Some General Characteristics of Deconstructive Readings:
-opposites are already united; they depend on each other integrally, thus,
no presence without absence, etc.
-difference and deferral is inherent in language itself; each word mobilizes
the play of language.
-deconstruction sees conflicting readings of a text as reenactments of
conflict within the text. Each reading would be an attempt to simplify
the interplay of meanings within the text.
-deconstructive readings argue that texts deconstruct themselves, but that
does not mean that the text is bad or meaningless. Rather, a thoughtful
deconstructive reading tries to show the ways that literary writing, which
is self-conscious about words and meaning, might have much to tell us about
our fragmented reality, which is always already in language itself.
1. Signs only mean by difference.
You have heard this before from deSausssure. He worked through the concept
of the sign, he argued that relationship between signifier and signified
is arbitrary, and showed that signs only mean in relation to each other
(remember "muton" and "sheep"?) Derrida quotes deSaussure, who wrote
"in language there are only differences. Even more important: a difference
generally implies positive terms between which the difference is set up;
but in language there are only differences without positive terms." Derrida
re-emphasizes the point that meaning isn't in the signifier itself, but
that it only exists in a network, in relation to other things. Différance
comes before being. This throws the idea of "origin," of true original
meaning, into radical question.
2. At the heart of existence is not "essence" but différance.
With the idea of origin in question, Derrida pushes further than deSaussure
did to claim that there is no absolute identity, nothing that "is itself"
by virtue of its being. Thus transhistorical truth is now only truth by
virtue of difference: nothing stands outside the system of differences.
Derrida encourages us to think of this in terms of "play," by which he
means both a kind of game where winning and losing happen in turn (as opposed
to thinking this problem as the absolute loss of meaning) AND as something
which has some "play" in it, like an "articulated" joint, another favorite
3. Différance calls into question time and space.
The header of this section should serve as a warning: this stuff is dense.
Différance is a word Derrida made up to point out the following:
a) Writing is not secondary to speech. The "a" which Derrida puts
into the term can only be read: it sound just the same as the "e"
would in this word in French. He claims that it is merely a comforting
illusion to think that speech and writing are separate, and that writing
is a fallen version of speech. He will proceed to argue that speech as
the prototype and more perfect version of writing tries to deny the radical
insight of deSaussure.
b) Différance is not: it has neither existence or essence.
c) It comes from both "defer," to put off, which is what happens
to meaning in language in a relational system where signs themselves do
not have essential meanings, and from "differ," to be unlike, not identical.

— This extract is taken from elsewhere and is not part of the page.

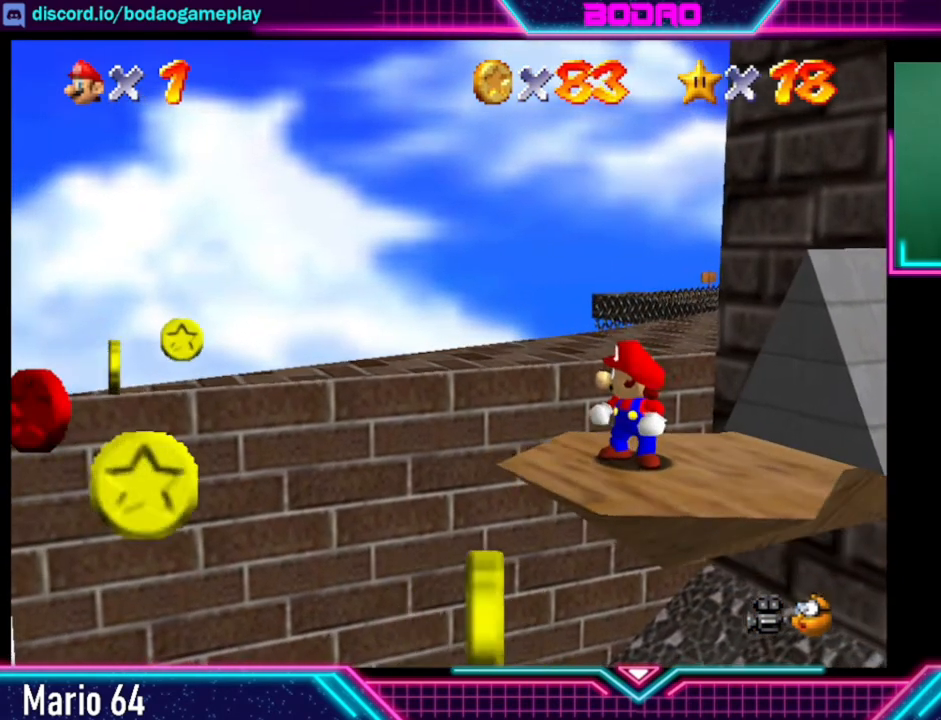
{"buttons": [], "left_stick": "center", "right_stick": "center", "events": []}
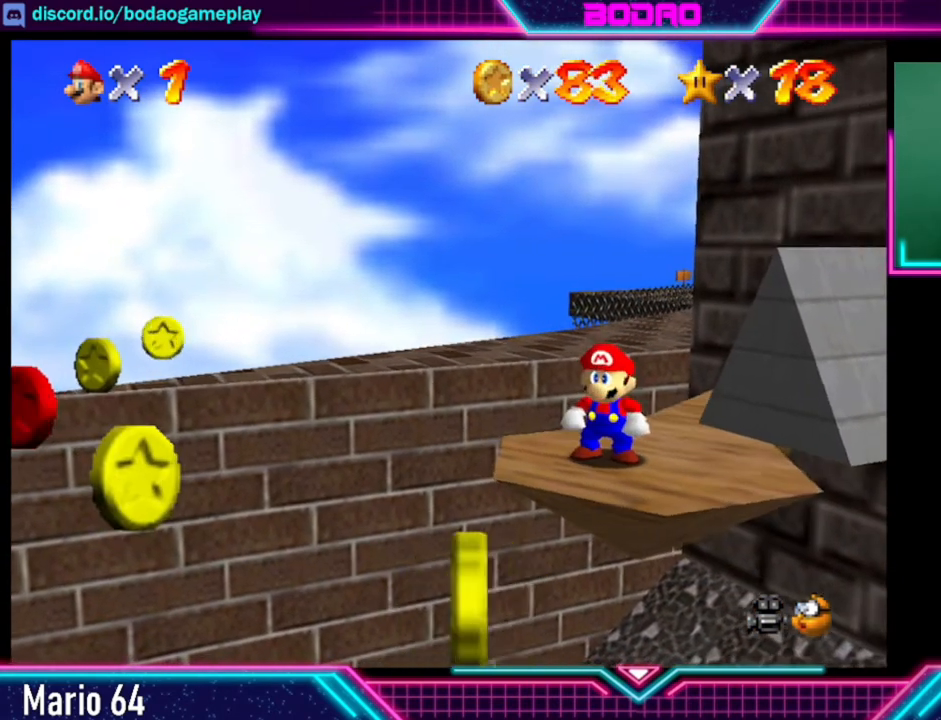
{"buttons": [], "left_stick": "center", "right_stick": "center", "events": []}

The "ance" gerund form of the word puts it somewhere between passive and
active, like "resonance" or "dissonance."
d) He joins the sense of différance as time (defer) and différance
as space (unlike, distinction between proximate things) to make the point
that an idea of "being" and/or "presence" that has been so central to Western
culture is not so authoritative. If meaning is not "present" within the
sign, and if signs instead signify in relation to one another only, haven't
we been hanging on to an idea of presence-as-authoritative meaning that
has led us to privilege speech over writing? He turns "presence" into a
philosophical security blanket. The instability of "presence" as being
extends to consciousness, which is the idea of self-presence.
4. The trace is the after-effect of différance.
Although we don't get a terribly good definition of the trace in this section,
it is important to Derrida's thought and will be important in Lacan as
well. He discusses the trace as both the mark of the future and the
past in a present moment which is neither. The idea of our present
(a meaning-full present) depends on this trace, which is an effect of writing.
He asserts that the concept of the trace is inseparable from the concept
of difference. He also refers (defers?) to Freud's definition of the trace
as an effort of life to protect itself by deferring the dangerous investment,
by constituting a reserve. We will discuss this phenomenon in the context
of psychoanalysis at greater length. Derrida tackles Heidegger's use of
the trace and, as he does with deSaussure, pushes it further to suggest
that the trace is the "essence of Being" that haunts language.